Some combination of renewable energy systems will be employed to provide us with the small amount of electricity we require (for pumps, electronics and telecommunications), while reverting to non-electric mechanical methods for things where electrical versions are really only a convenience. Until that system is installed, we will need to rely on a fuel-driven combustion generator for the power tools necessary to get our cabin built during the short summer. This is a concession that was difficult for us to make, but since time was of the essence (or we'd freeze in the winter) we realized that we did need the gas chainsaw and other electric power tools in the beginning. Going forward, we hope to only use the generator as a backup and to convert it and the chainsaw to a renewable fuel (most likely ethanol) that we can produce onsite.
In essence, our homestead is an experimental proof-of-concept, taking the principles of several established (although "alternative") methods to combine and modify them to work in an extreme cold climate. The "extreme cold climate" part is the most important because most of the reference materials out there focus on temperate climates, desert climates, or "normal" cold climates... not -40F (or lower!) winters with almost constant darkness and only a 100-day growing season with almost constant daylight. I'm sure we'll run into a few things that will have to be done a different or more conventional way, but we are hoping to illustrate that alternative methods can be viable if tweaked a little. We don't believe there is a one-size-fits-all solution, so we hope exposing the processes behind our experimentation can help others devise systems and methods that fit their individual needs.
Thursday, May 14, 2009
We were already a bit more conservative in our energy usage than the reported average household, 7 kwh a day vs. 30 kwh a day. But, we wanted to see exactly how far we could trim this down. Could we get it under 3 kwh a day which is easily within the production capacity of an affordable-priced system? And we weren't just going to look at kwh of electricity, we decided to also take into account our natural gas and water usage... both of which were also already below national average.
First, let me tell you... when you live in a house on the grid, especially in a city, there are more things that you can't do to conserve energy than you'd think. For instance, our house has central forced air heating with gas furnaces, high-efficiency gas fireplaces, gas water heaters, and a gas cooking range. These appliances are all much more efficient than their electrical counterparts because making heat with electricity is a very "lossy" application. You burn something, use the heat to make electricity, transport it through wiring from the plant to the consumer (losing power due to resistance), then put it through more resistance to make heat... see very inefficient! BUT - natural gas is a fossil fuel and the prices skyrocketed this year. However, much as we would have liked to used wood for all our heat-generating applications, that was not an option in our city house... regulations, lack of forests, smog-control "no burn days". We also couldn't make the most of solar (PV or thermal) because of the location and siting of our home. And forget about a wind turbine, that would never make it past the building permits!

Extracted data:

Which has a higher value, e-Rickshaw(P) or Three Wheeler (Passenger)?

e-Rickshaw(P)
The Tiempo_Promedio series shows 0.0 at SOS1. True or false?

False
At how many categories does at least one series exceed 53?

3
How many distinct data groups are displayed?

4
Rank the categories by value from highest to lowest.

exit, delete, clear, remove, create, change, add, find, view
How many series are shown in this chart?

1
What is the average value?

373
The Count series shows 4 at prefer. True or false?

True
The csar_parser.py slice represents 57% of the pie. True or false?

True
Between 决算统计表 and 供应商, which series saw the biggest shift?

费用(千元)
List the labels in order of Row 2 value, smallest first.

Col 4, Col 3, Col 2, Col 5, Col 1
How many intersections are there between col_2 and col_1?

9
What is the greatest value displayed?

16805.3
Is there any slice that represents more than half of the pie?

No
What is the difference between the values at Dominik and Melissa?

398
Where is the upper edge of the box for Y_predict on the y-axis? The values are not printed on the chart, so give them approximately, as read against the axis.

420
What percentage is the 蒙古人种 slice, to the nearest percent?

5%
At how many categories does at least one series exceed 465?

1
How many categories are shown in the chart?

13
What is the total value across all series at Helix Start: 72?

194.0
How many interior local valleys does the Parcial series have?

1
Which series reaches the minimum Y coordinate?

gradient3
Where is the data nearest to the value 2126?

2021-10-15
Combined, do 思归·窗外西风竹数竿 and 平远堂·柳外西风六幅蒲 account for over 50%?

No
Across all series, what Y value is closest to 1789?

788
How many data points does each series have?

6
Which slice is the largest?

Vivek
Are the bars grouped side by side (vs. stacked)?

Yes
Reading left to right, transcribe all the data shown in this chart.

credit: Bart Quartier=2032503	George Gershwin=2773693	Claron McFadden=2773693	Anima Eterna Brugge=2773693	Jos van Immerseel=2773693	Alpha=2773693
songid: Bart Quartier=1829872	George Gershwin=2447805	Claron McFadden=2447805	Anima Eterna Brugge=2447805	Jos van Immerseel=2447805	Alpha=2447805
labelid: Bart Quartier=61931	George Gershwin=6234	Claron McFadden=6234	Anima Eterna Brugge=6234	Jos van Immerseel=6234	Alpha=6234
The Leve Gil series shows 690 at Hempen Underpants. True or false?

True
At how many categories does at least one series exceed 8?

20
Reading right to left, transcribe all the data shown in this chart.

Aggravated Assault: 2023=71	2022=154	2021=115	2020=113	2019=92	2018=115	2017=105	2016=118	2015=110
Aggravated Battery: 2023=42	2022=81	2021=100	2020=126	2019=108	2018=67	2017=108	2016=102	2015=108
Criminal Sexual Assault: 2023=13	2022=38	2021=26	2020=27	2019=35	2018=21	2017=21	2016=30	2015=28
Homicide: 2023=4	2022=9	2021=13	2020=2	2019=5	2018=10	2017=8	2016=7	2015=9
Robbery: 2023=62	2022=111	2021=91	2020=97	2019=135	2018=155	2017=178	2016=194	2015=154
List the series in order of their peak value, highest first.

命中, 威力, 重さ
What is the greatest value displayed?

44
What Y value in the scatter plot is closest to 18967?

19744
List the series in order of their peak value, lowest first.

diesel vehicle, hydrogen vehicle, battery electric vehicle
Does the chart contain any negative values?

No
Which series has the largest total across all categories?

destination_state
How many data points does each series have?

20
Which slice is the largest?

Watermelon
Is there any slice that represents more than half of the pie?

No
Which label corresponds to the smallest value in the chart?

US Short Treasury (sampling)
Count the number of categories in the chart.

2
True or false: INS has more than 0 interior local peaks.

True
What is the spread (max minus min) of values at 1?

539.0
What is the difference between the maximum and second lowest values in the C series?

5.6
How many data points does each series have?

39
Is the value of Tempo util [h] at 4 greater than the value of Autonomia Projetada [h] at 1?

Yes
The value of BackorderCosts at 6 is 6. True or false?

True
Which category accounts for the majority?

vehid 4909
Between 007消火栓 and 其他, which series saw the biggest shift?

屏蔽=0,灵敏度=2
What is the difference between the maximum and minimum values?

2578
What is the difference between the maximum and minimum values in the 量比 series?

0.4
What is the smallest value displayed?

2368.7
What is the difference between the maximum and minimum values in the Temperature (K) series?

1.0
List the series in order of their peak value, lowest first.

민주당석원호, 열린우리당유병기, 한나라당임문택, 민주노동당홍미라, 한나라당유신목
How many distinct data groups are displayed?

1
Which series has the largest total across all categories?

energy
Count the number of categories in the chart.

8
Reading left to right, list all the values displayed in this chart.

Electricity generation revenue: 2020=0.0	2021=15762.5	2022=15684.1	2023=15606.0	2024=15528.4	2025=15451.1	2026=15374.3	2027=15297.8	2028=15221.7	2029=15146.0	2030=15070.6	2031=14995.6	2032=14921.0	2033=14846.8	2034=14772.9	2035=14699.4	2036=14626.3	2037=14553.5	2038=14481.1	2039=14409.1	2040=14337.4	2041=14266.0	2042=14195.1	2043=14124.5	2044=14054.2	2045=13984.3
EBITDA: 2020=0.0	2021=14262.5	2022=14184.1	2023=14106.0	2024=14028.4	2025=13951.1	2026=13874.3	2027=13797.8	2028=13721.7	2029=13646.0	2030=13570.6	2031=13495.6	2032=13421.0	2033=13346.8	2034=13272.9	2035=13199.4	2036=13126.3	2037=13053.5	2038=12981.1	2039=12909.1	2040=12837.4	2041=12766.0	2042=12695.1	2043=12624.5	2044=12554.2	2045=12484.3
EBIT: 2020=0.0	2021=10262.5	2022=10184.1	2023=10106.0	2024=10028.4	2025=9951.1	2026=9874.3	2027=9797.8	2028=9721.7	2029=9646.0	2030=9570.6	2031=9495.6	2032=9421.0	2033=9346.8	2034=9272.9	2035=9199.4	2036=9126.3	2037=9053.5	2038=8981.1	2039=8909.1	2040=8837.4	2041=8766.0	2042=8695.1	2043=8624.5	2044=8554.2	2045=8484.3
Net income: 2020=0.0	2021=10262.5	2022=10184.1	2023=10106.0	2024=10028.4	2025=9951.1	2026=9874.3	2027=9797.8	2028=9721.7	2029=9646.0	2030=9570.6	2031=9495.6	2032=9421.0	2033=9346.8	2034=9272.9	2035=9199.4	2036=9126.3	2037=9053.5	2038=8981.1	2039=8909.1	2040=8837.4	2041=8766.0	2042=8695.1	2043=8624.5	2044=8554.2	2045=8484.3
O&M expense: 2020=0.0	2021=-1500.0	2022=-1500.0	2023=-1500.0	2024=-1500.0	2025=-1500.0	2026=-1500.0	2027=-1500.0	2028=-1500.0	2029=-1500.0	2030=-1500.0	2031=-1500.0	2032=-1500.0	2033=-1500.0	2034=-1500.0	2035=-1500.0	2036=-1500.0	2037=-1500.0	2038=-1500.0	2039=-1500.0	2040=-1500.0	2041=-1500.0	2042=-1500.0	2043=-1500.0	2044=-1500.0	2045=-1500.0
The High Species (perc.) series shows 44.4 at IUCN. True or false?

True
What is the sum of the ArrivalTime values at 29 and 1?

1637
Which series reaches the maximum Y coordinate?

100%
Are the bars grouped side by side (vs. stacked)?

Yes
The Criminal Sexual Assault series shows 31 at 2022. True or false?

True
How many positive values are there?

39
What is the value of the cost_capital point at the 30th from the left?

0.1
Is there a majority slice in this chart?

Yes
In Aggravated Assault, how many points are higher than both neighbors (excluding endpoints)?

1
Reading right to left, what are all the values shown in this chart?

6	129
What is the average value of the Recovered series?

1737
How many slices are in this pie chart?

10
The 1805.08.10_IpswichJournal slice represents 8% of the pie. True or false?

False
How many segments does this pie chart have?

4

Task item A:
In the homestead energy text, how much electricity did the household use per day, and what was the reported average?
Task item B:
Please continue the homestead energy text from the point where it stops.

Result A:
The household used 7 kwh a day, compared with the reported average of 30 kwh a day.

Result B:
Anyway... we already had all the usual efficiency measures like low-flow faucets, Energy-Star appliances, programmable thermostats, and low-watt lighting and that had already gotten us below the national average on all counts. We also stopped using as many appliances that had phantom loads as possible, and lowered the thermostat on the furnace even farther then curtained off the living room so we could use the fireplace to keep the main area more comfortable with less wasted heat and energy. We hooked up all our rechargeable "gadgets" to a power strip with a timer so that we were only using electricity to recharge the battery (about an hour for most things) rather than continually running (and losing!) electricity in all the transformers.... the timer does generate a small phantom load, so we're looking for one with a manual timer rather than a digital one. We also started making judicial use of blinds and curtains to control light and heat. We were lucky to already have large skylights in the front of the house, but we did consider putting in a solar tube in the back hallway for even more daylighting. We put a timer in the bathroom to control how much time we spend in the shower (they also make shower head timers!).
Well, we have managed to get our electricity down to just under 5 kwh a day, and lower our gas and water consumption another 20%. When we switch to wood heat and are able/allowed to dry our clothes on a line, we should easily be able to get under 3 kwh a day and not rely on natural gas (or only small amounts of propane at least). Yippee! Surprisingly, we really aren't sacrificing any of the modern amenities and conveniences either... just using them a little differently and paying attention more. But we are very happy to know that even a small, relatively "inefficient" renewable energy system will adequately meet our power needs at the bush cabin.
Tuesday, May 12, 2009
The cabin we're going to build is about 1200 sq ft and we will eventually be generating all our own power (solar pv, wind and backup generator). We don't plan to be complete Luddites, so some tech gear will be coming with us and hopefully we'll get a satellite dish for Internet access once the cabin is built. While we're clearing the land and building the cabin, we'll be living in a 16x20 wall tent which is just about the size of our living room/dining room. That's pretty convenient, because we can move into the LR and see if our stuff fits comfortably.
The first things to go are anything that takes a tremendous amount of electricity that doesn't directly work toward our survival. So the big televisions and huge stereo system gets sold, but all the power tools and LED monitor/TV come with us. The desktop computers go, but the laptops and MP3 players get to come. DH can't quite part with his video games, but we have whiddled it down to 2 consoles and one 3" binder of games... all the other consoles and games get to go to the garage sale. We've gone through all the music CDs and DVD/BluRay movies, and transferred the keepers into 3" binders. The VHS tapes and CD/DVD/Game jewel cases have been recycled.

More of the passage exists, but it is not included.